I’ll give you an example from a woman I worked with a long time ago. I was in my early 40’s and she was pushing 60 at the time. She was angry, bitter, miserable, divorced, broke both emotionally and financially, lived in a rented house with bad neighbours, sleeping with a dog an a cat and driving a car that was falling apart.
She said to me one day, “all I ever wanted was the dream. I don’t know how I ended up like this. All I ever wanted was a marriage like mum and dad’s.” Her parents were in their early 80’s and still as in love as they day they met. They had been married over 60 years. Happily married.
I was only thinking about her yesterday. She had told me about her wonderful childhood, how everything had been so perfect. “I grew up in Utopia” she would say. But the fact is that her parents had mistakenly hidden the dark side of life from their children in an effort to protect them. She had grown up thinking her childhood was normal and that everyone shared her view of the world.
She was angry that her parents had never argued in front of her. Not once. She said I’m sure they do, they just do it in private, still, at 80 something years old. She said, if she’d known that adults argue, she would have been able to have that marriage that she dreamed about.
Her toolbox was full of the ‘wrong’ tools. And she was not equipped for life. Her life was broken and she had no way of fixing it.
Her husband went off and had an affair, while she was giving birth to their youngest child. He left her for the other woman not long after that. Leaving her to raise 3 children on her own. When her children grew up they gravitated towards their father, fuelling her emotions, the emotional tools that had left her alone, bitter, broken and broke.
I haven’t seen her in over 10 years. And I often wonder how she’s doing or if she’s even still alive. She was a victim of passive trauma. Wrapped in cotton wool and lead to believe that the world is a safe and happy place. It’s only a safe and happy place – if you have the right tools…
My point here is, if you don’t have the right tools and you’re living your life as a victim, blaming other people for your life not turning out the way you planned, eventually that anger and bitterness will light a fire that will eventually burn down your house.
Cancer! Cancer is a big bloody fire. Autoimmunity, is also a fire. Cold’s and Flu – a fire!
Emotional and physical trauma, passive or aggressive it doesn’t matter, are equally as dangerous as each other.

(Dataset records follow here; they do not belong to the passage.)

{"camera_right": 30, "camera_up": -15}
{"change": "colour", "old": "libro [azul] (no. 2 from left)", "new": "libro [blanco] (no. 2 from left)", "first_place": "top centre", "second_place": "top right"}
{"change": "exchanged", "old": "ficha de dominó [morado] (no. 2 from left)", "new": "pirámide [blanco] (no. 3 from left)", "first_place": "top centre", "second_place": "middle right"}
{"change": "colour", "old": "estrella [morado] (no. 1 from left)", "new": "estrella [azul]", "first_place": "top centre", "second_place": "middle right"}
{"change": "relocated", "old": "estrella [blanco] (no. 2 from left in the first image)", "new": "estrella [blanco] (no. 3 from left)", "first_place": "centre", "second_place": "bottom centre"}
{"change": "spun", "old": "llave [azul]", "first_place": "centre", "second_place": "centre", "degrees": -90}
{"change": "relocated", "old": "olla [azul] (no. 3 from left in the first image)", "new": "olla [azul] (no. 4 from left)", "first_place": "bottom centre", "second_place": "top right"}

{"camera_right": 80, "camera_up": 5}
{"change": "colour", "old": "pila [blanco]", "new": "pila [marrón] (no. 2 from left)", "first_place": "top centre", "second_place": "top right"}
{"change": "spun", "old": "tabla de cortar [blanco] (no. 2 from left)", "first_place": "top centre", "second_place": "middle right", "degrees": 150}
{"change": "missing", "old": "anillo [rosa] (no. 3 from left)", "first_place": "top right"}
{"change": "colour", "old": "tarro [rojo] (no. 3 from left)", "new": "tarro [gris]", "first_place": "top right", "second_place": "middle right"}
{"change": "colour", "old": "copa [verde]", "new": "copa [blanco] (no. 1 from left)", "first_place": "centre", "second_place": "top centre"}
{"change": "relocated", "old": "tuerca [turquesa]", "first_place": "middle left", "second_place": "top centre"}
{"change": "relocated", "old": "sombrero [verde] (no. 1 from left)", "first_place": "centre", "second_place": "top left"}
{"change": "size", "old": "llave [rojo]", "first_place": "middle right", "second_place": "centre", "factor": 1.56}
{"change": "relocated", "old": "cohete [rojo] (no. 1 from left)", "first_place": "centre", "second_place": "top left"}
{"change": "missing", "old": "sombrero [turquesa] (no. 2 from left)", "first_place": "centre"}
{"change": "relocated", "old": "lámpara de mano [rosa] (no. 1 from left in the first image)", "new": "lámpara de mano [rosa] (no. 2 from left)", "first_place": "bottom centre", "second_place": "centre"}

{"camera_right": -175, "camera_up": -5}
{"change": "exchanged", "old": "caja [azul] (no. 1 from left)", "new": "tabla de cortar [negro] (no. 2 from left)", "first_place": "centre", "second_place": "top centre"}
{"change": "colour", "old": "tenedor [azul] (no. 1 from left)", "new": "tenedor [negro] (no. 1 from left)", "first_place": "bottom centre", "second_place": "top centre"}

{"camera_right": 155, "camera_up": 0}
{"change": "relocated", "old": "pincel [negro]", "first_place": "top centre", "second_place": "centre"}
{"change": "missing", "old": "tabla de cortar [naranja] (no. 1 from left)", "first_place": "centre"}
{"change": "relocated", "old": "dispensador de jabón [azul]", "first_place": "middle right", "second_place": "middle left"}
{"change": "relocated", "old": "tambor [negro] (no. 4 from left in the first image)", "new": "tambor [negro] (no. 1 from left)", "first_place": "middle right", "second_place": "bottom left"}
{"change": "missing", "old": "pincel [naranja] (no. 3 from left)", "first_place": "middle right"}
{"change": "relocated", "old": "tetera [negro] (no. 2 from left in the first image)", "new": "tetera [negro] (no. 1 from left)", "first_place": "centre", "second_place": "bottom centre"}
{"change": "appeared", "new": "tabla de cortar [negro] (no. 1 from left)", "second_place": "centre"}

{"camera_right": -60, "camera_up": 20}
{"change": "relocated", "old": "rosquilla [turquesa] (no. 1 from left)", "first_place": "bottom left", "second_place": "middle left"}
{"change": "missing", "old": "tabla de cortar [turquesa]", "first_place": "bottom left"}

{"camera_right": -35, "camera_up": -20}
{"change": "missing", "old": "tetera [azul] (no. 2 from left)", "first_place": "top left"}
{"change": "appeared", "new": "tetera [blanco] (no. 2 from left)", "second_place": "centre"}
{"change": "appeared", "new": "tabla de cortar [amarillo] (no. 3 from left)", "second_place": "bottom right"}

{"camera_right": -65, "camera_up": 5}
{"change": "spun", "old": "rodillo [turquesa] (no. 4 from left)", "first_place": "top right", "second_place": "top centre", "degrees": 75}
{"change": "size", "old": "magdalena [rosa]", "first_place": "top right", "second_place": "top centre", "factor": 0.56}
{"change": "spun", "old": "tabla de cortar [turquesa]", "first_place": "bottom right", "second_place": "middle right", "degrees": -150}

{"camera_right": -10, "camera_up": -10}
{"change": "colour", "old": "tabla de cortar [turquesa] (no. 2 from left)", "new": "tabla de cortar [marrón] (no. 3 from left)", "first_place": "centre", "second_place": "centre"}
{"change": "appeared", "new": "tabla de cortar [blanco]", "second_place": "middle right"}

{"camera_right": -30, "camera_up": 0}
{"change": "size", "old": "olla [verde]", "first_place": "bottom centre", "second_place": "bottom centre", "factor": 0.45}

The good news is! You can throw out your toolbox and get a new one. Seriously. Look at your life! You can’t carve a roast with a screwdriver can you? You can’t love with a broken heart either. You can’t share if your cup is empty. You can’t fix your life with the wrong tools.
You can do this. It’s going to be hard, challenging and extremely rewarding.
If you don’t things will keep breaking that you can’t fix. And other’s may try, but ultimately the choice is yours.
I’ve been gathering tools since 2010. I can’t tell you where I got them, but I can share them with you. You can try them and if they fit, if they work I’ll show you how to copy them so you can put them in your toolbox labelled LIFE.